§ Records supplied
* * *

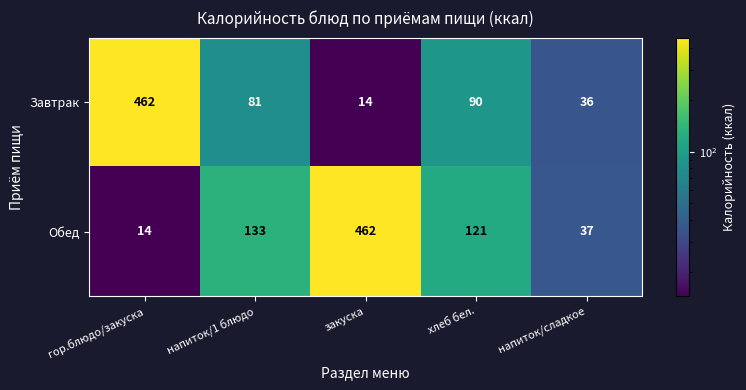

Reading left to right, what are all the values shown in this chart?

Завтрак: 462	81	14	90	36
Обед: 14	133	462	121	37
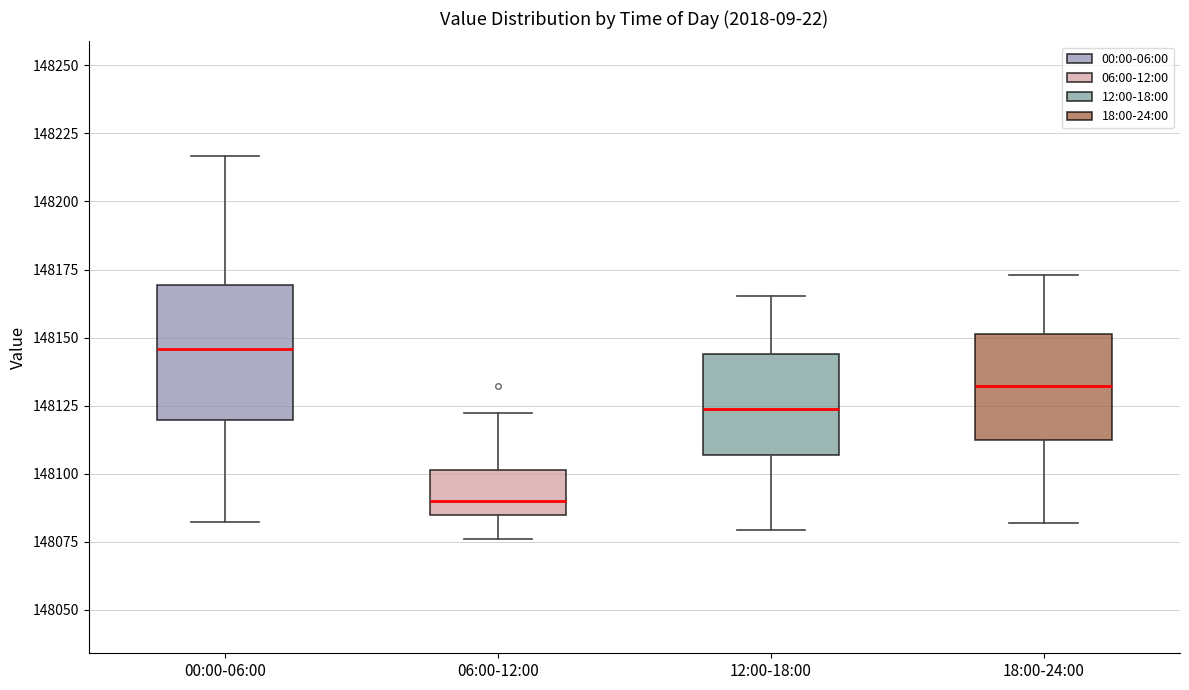

Which box's median line is the lowest?

06:00-12:00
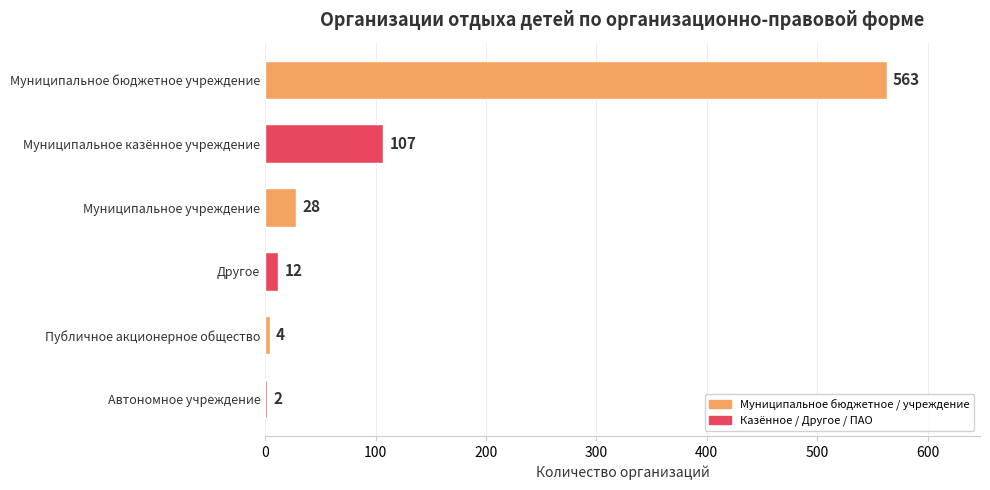

Reading bottom to top, what are all the values shown in this chart?

Автономное учреждение=2	Публичное акционерное общество=4	Другое=12	Муниципальное учреждение=28	Муниципальное казённое учреждение=107	Муниципальное бюджетное учреждение=563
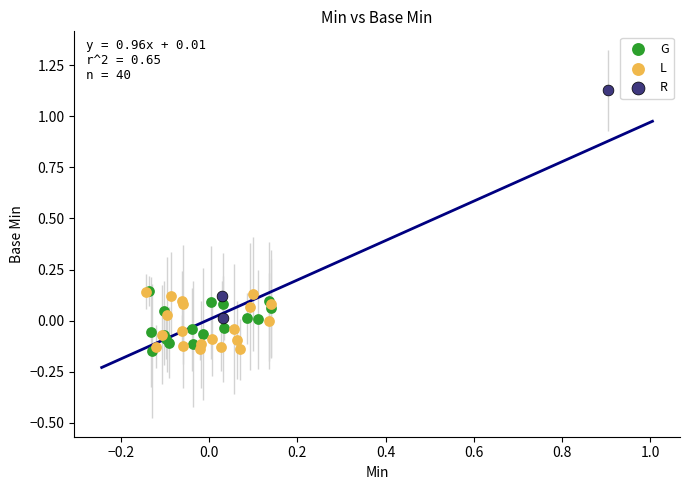

Which series has the largest Y range (max minus min)?

R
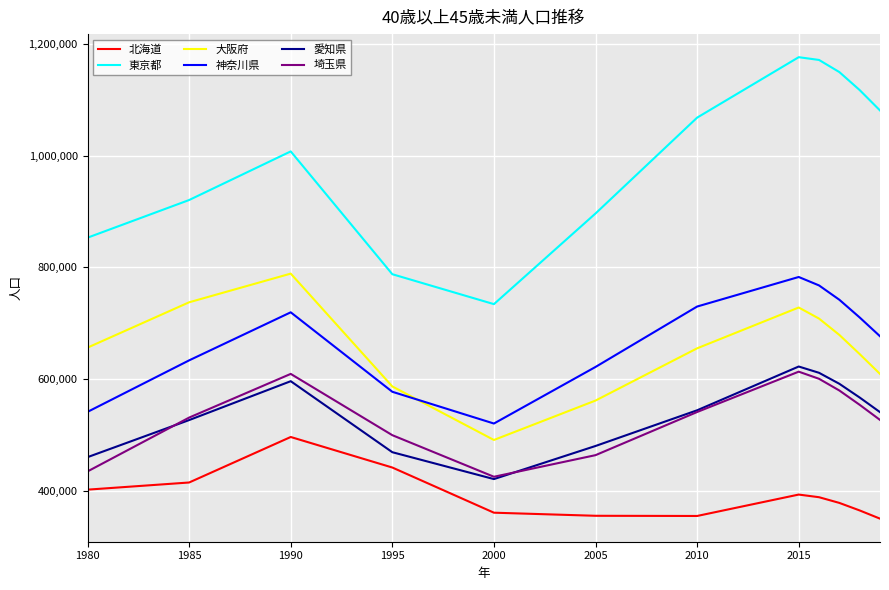

What are all the series names shown in the legend?

北海道, 東京都, 大阪府, 神奈川県, 愛知県, 埼玉県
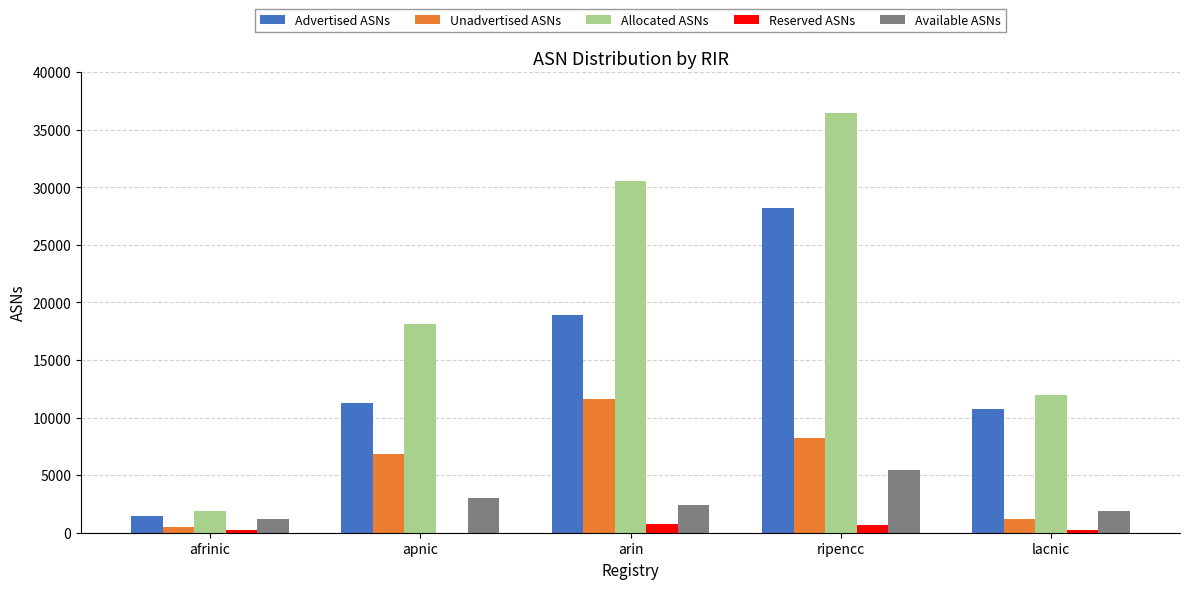

At which label does Reserved ASNs first exceed 264?

arin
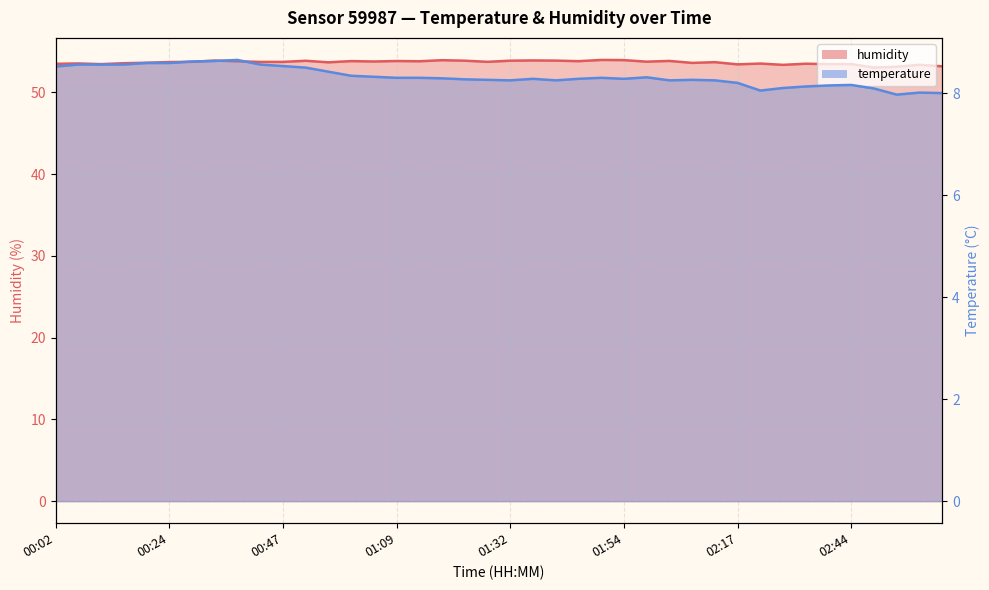

How many values in the temperature series are below 8?

1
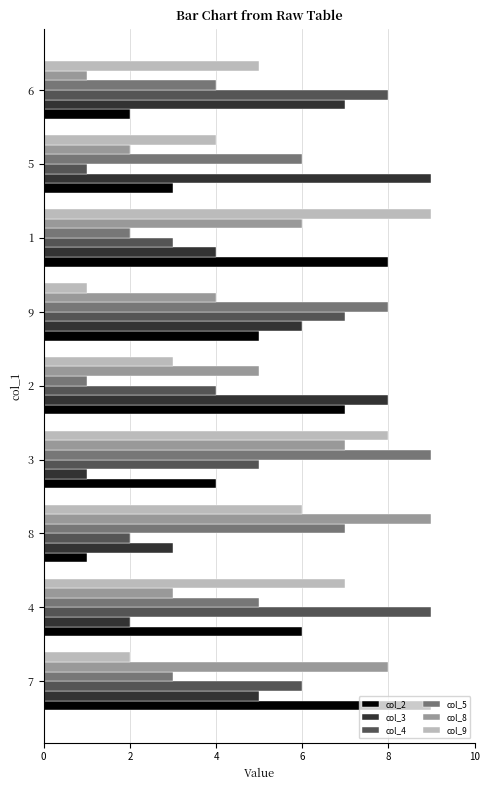

What is the greatest value displayed?

9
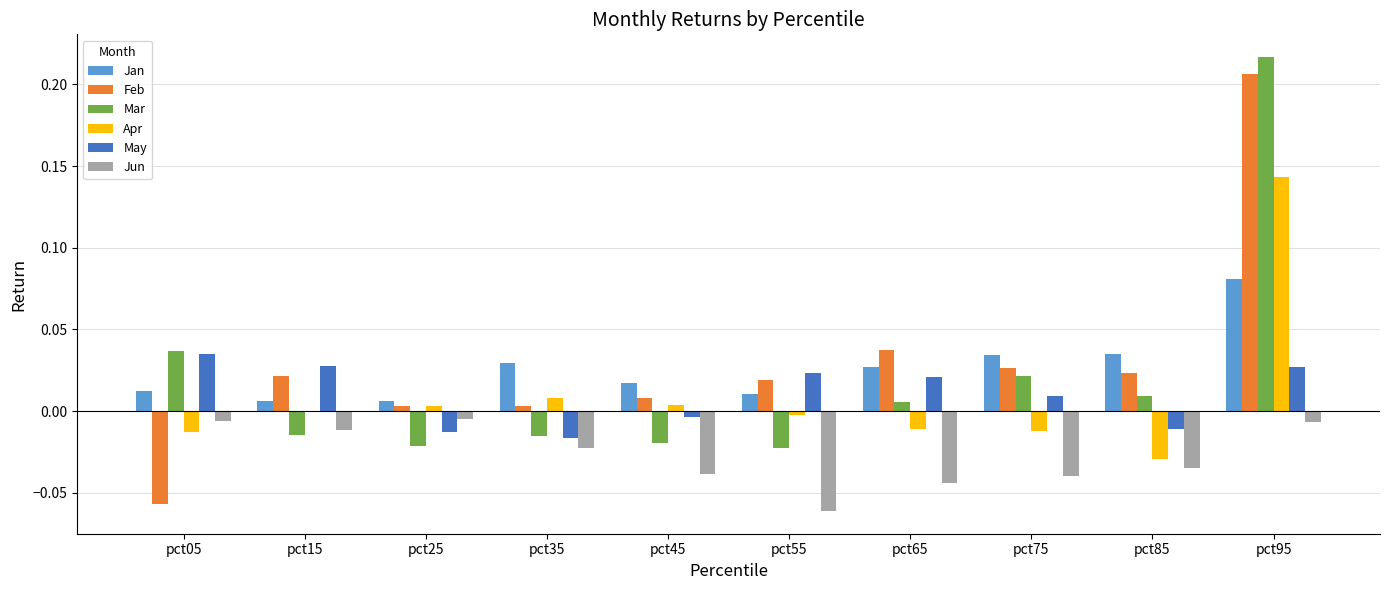

The value of Jan at pct65 is 0.0. True or false?

True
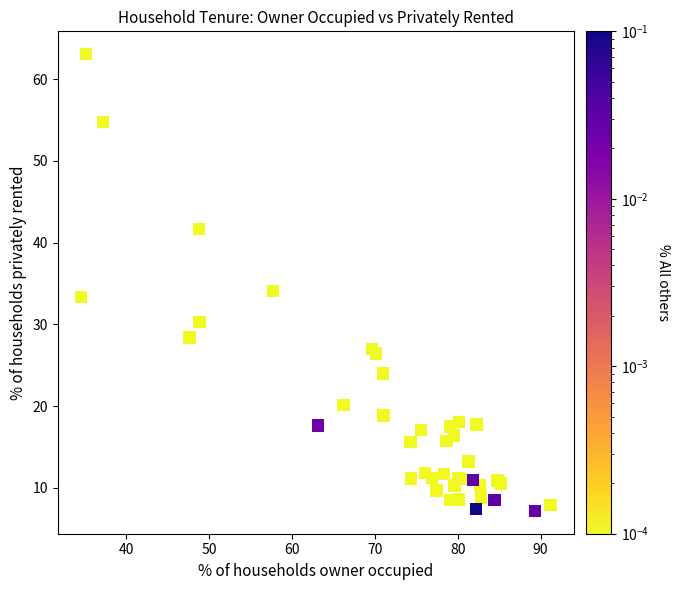

What Y value in the scatter plot is closest to 35?

34.1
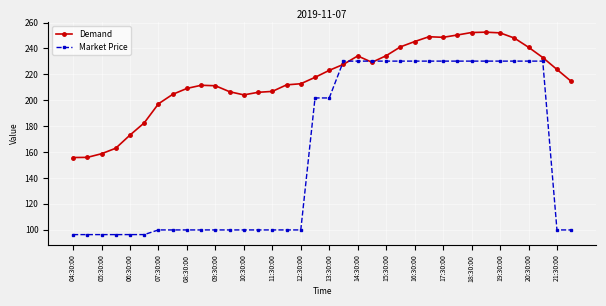

Rank the series by their average value, from lowest to highest.

Market Price, Demand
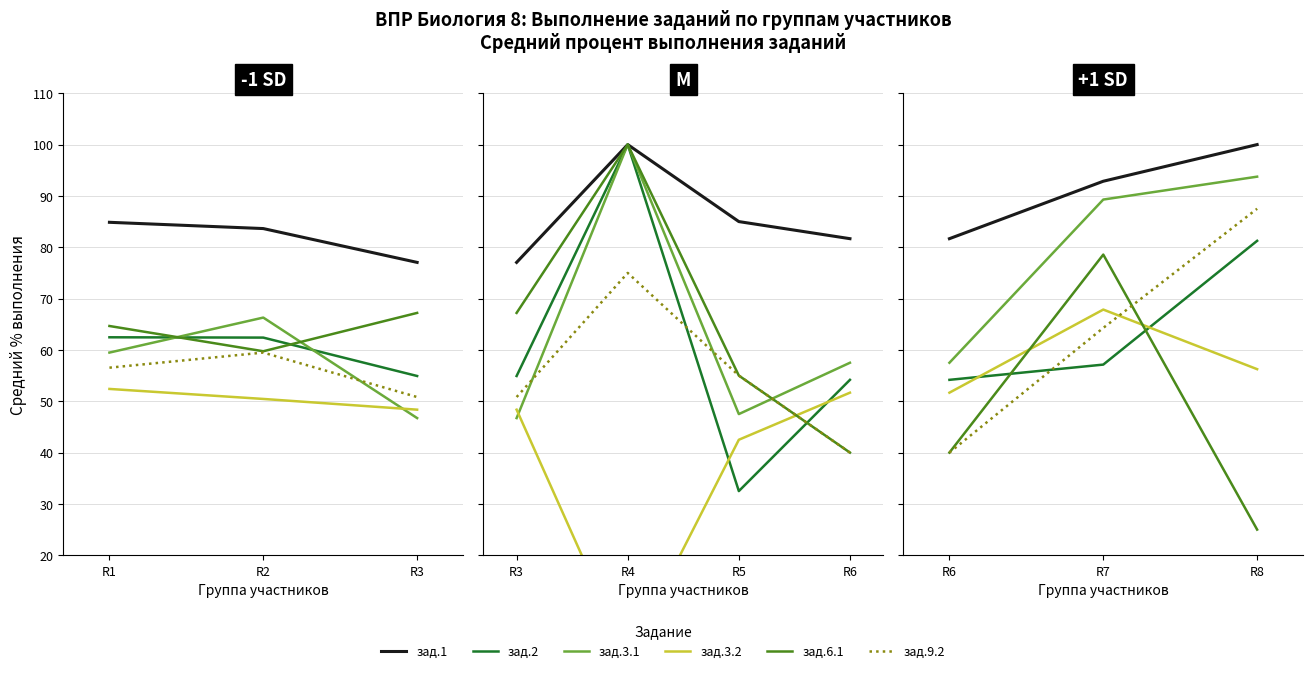

Which series has the widest spread of values?

col_14 (зад.6.1)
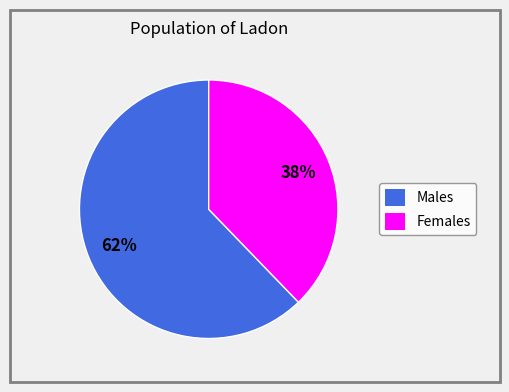

To the nearest percent, what percentage of the pie is Males?

62%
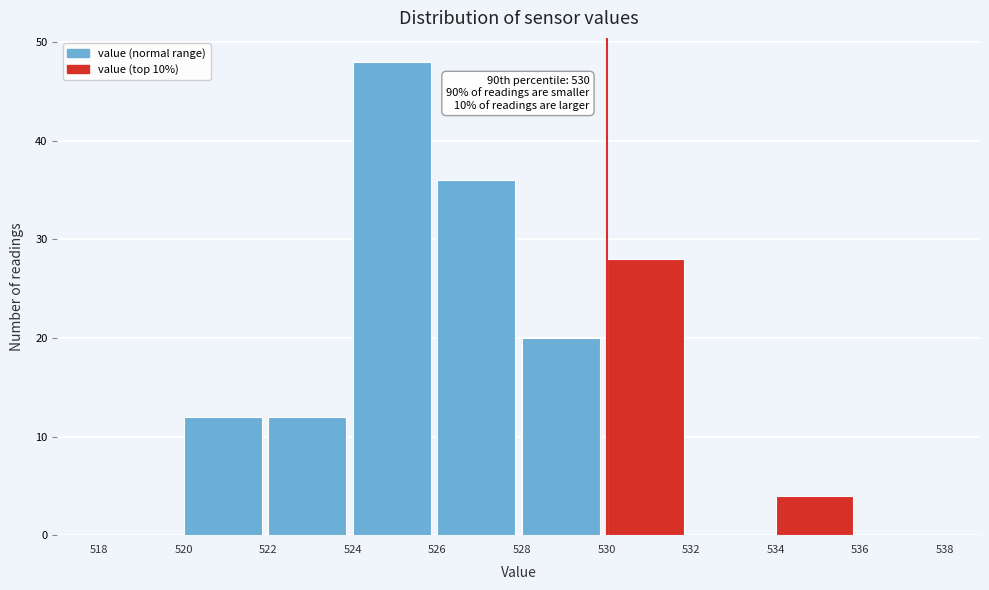

Which range on the x-axis has the tallest bar?

524 to 526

* * *

§ What you have to do
Pick out every line above that contains the string "series", and copy each one in full. Case counts.

§ Solution to this exercise
Which series has the largest Y range (max minus min)?
What are all the series names shown in the legend?
How many values in the temperature series are below 8?
Rank the series by their average value, from lowest to highest.
Which series has the widest spread of values?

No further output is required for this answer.